_Exercise objective_: Every entry below should be written out exactly, and no image should appear.

(Saved entries)

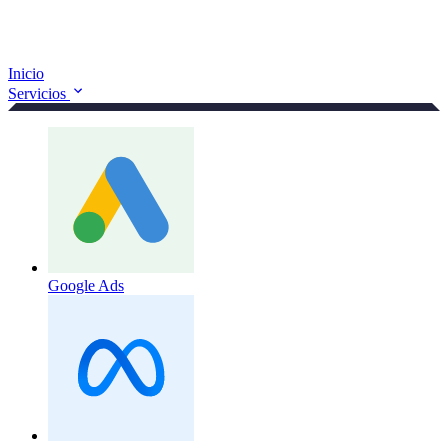
Inicio
Servicios
Google Ads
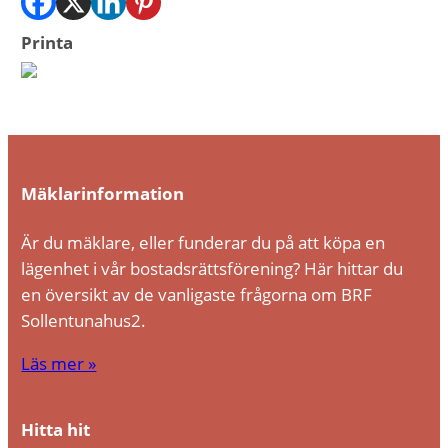
Printa
Mäklarinformation
Är du mäklare, eller funderar du på att köpa en
lägenhet i vår bostadsrättsförening? Här hittar du
en översikt av de vanligaste frågorna om BRF
Sollentunahus2.
Läs mer »
Hitta hit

_Exercise output_:
Inicio
Servicios
Google Ads
Printa
Mäklarinformation
Är du mäklare, eller funderar du på att köpa en
lägenhet i vår bostadsrättsförening? Här hittar du
en översikt av de vanligaste frågorna om BRF
Sollentunahus2.
Läs mer »
Hitta hit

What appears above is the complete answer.